Here's one way you can win the recruitment wars


By Robert Cassidy, editor-in-chief | August 11, 2010

It’s no exaggeration to say that the future of virtually every AEC firm in the country hangs on whether they can recruit qualified people. There’s hardly a firm that isn’t scrambling to find breathing bodies. Nonresidential construction is blessed with too much work for the available supply of design and construction professionals, and this imbalance is not going to ease up anytime soon.

That’s why your firm’s human resources people are, or should be, at the top of your firm’s totem pole. If HR can’t find qualified professionals, your firm is going to be stuck in neutral. However, HR folks can’t solve the problem on their own. They need help, and one important recruitment resource is vastly underused by most employers—your current employees. They can be a huge source of referrals, if you play it right.

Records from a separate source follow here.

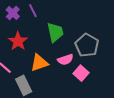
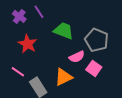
green trapezoid: (55, 32) -> (64, 31), turned -50
orange triangle: (39, 63) -> (63, 77), moved

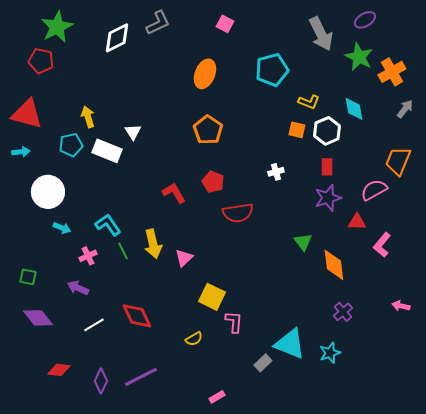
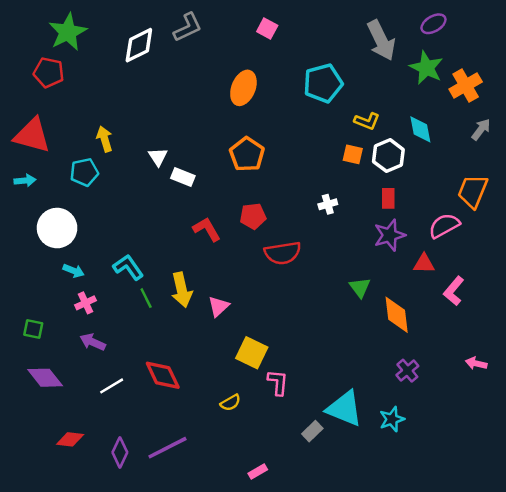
white rectangle: (107, 151) -> (183, 177), moved, size x0.7
red pentagon: (213, 182) -> (253, 216), turned -30
pink cross: (88, 256) -> (86, 303), moved

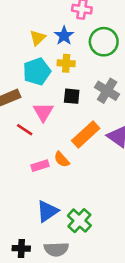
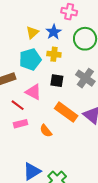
pink triangle: (43, 112) -> (33, 92), turned -36
orange rectangle: (86, 135) -> (66, 112), turned 75
pink rectangle: (40, 166) -> (20, 124), moved

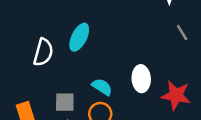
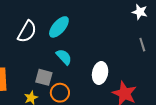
cyan semicircle: (102, 87) -> (64, 57), moved
gray square: (65, 102) -> (44, 77), moved

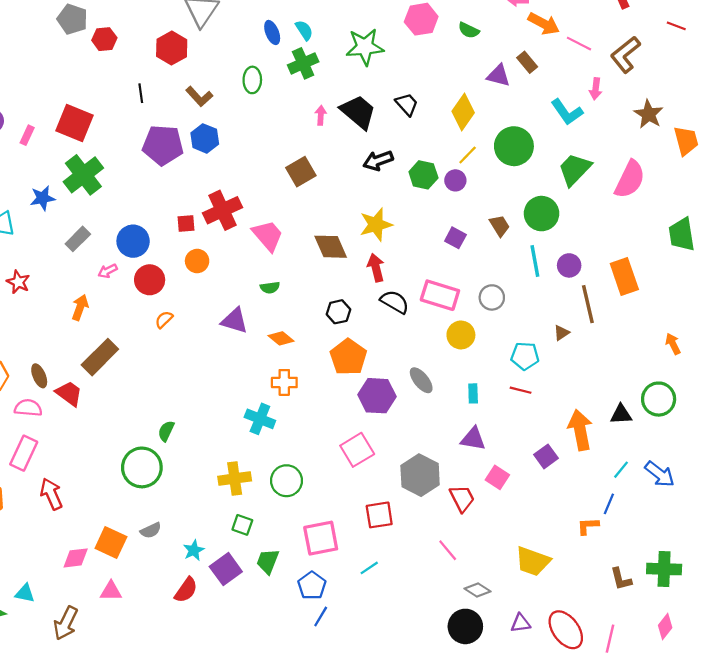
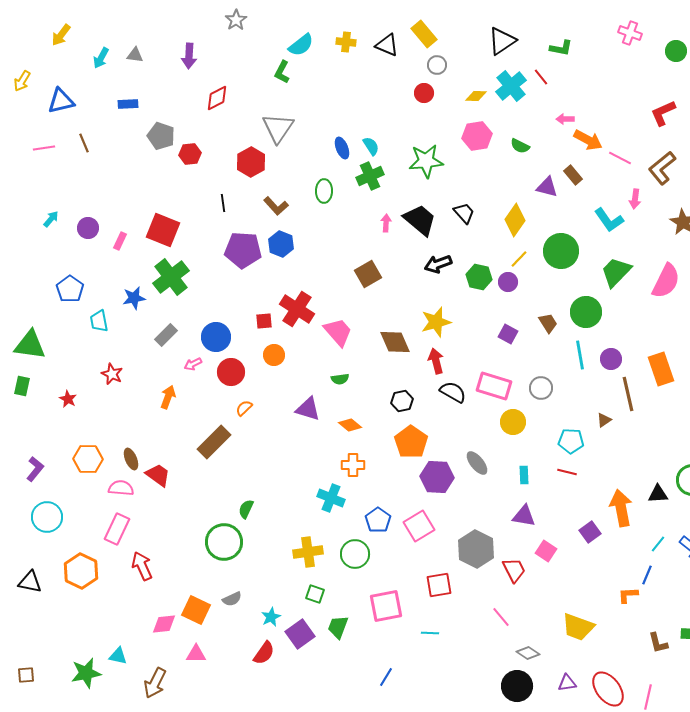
red cross: (222, 210) -> (297, 309), turned -32
brown rectangle: (100, 357) -> (214, 442), moved
cyan line: (369, 568) -> (430, 633), turned 36
blue pentagon: (312, 586) -> (378, 520), moved

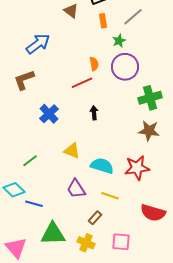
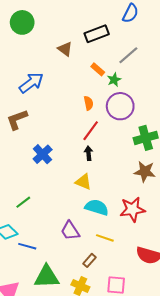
orange rectangle: (103, 21) -> (98, 69), moved, turned -40
red line: (82, 83) -> (91, 131), moved, turned -30
yellow triangle: (72, 151) -> (83, 182), moved

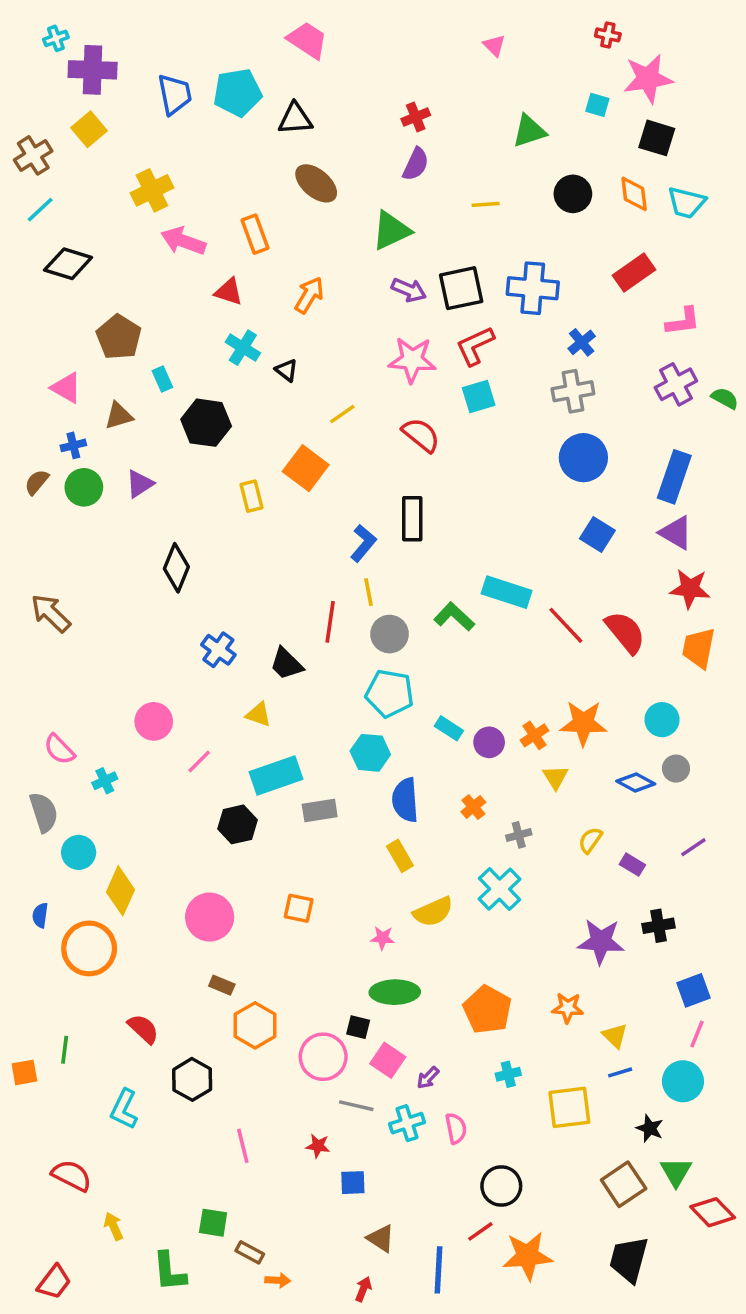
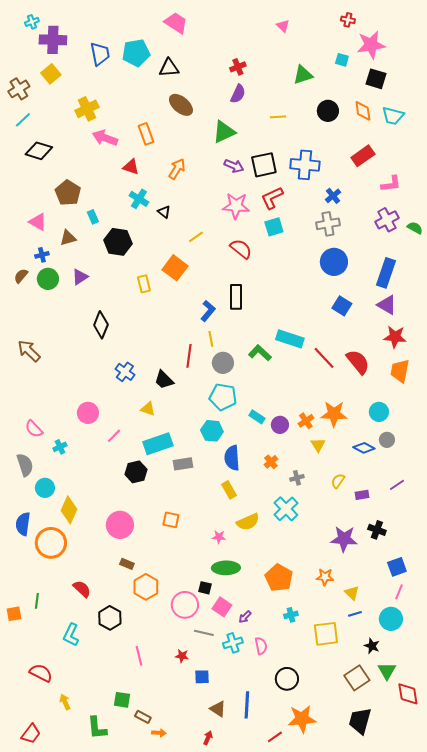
purple rectangle: (632, 865) -> (362, 495), turned -40
blue semicircle: (40, 915) -> (23, 524), size x1.6
black cross: (658, 926) -> (377, 530), turned 30
red diamond: (713, 1212) -> (408, 694), turned 35
red line: (480, 1231) -> (275, 737), moved
blue line: (438, 1270) -> (247, 705), moved

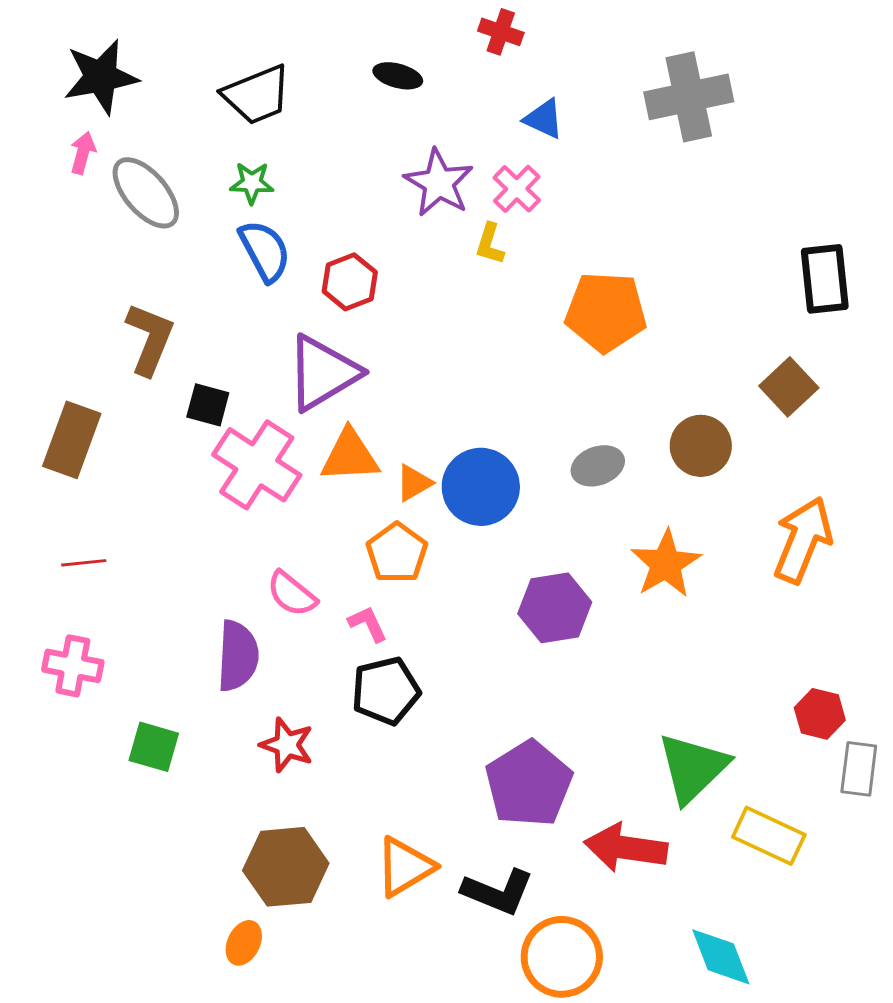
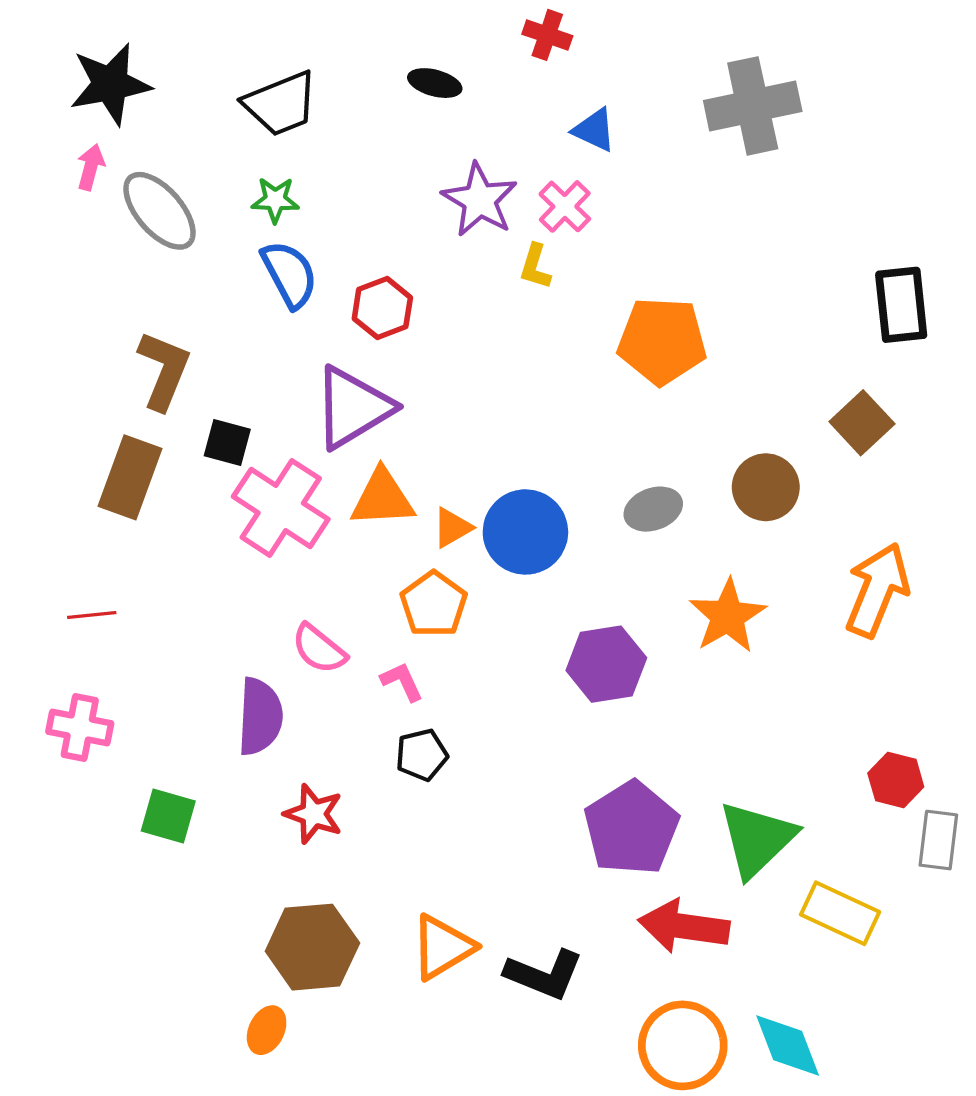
brown rectangle: (72, 440) -> (130, 477), moved
black pentagon: (386, 691) -> (422, 755), size x0.7
purple pentagon: (529, 784) -> (631, 828), moved
orange circle: (562, 957) -> (683, 1045), moved

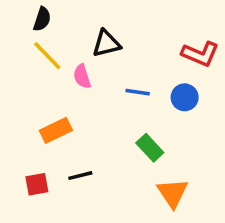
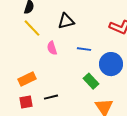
pink semicircle: (82, 76) -> (52, 48), moved
blue circle: (185, 97) -> (111, 64), moved, size x1.5
orange rectangle: (56, 130) -> (27, 79), moved

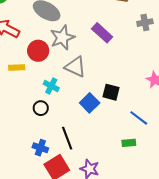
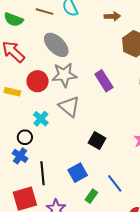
blue square: (90, 103) -> (78, 173), moved
blue line: (139, 118) -> (115, 183), moved
green rectangle: (129, 143) -> (91, 196), moved, turned -64
blue cross: (40, 148) -> (20, 156), moved

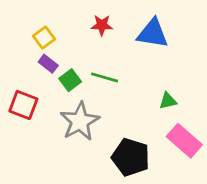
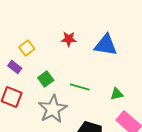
purple rectangle: (48, 64) -> (15, 67), moved
green line: (105, 77) -> (80, 87), moved

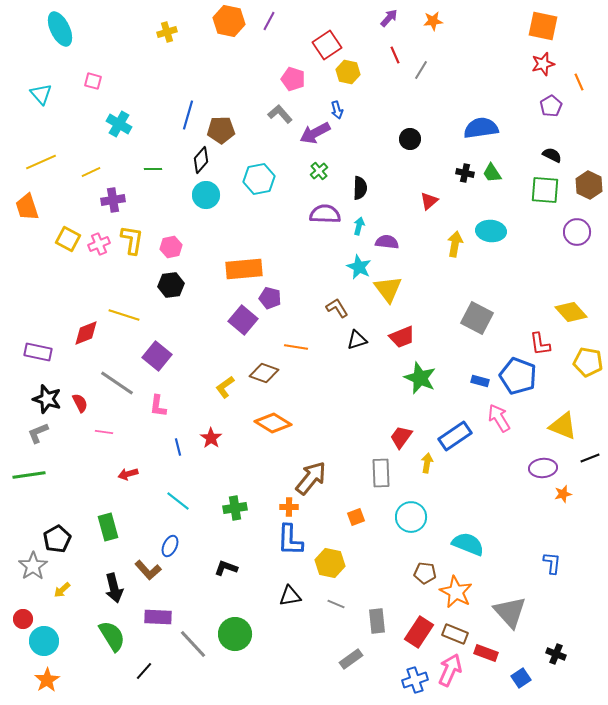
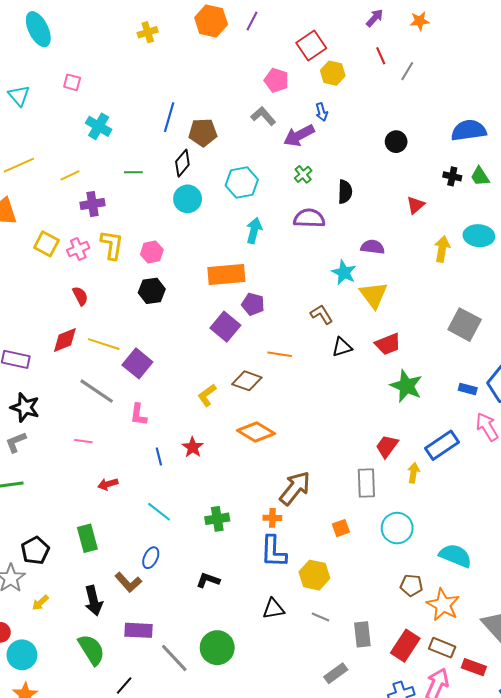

Here’s how:

There’s a sociologist at Stanford named Mark Granovetter who wrote a seminal paper in the American Journal of Sociology (May 1973) entitled "The Strength of Weak Ties," in which he discussed how people get jobs. Granovetter argued that by extending their job search beyond those with whom they had "strong" ties—family, close friends—to people with whom they had "weak ties"—acquaintances, distant business friends—job seekers could improve their chances of finding out about openings in the "hidden" job market.

Granovetter also posited that roughly one in five workers are "reluctant maidens." They’re good workers, grinding away at their jobs for years. They seem happy, but given a better offer, they might jump ship—if they only knew about that golden opportunity.

Now, turn "weak ties" around. No matter how big your firm, you have employees, and they have long-lost friends, acquaintances, classmates, distant relatives, and so on. Each of those "weak ties" has a similarly expansive social network. Collectively, these "weak" networks embrace hundreds, maybe thousands, of contact points. And they have to-kill-for information: Andrea in Accounting’s great-niece’s college roommate, an MArch from Yale, hates her new boss and would love to quit for greener pastures. Malachy in IT plays softball with a guy whose sister, a top-notch construction manager, just got divorced and wants to leave Hoboken. You get the idea.

Your HR department could set up a system to have every employee—not just management—submit contact information on their "weak ties." Then send out an eye-catching brochure about your firm and its great employment opportunities, with a personal letter from the CEO soliciting referrals. Offer the referring "link" a cash reward if the person referred gets hired. Your employee should also be rewarded.

This may truly be one case where being "weak" may make you "strong."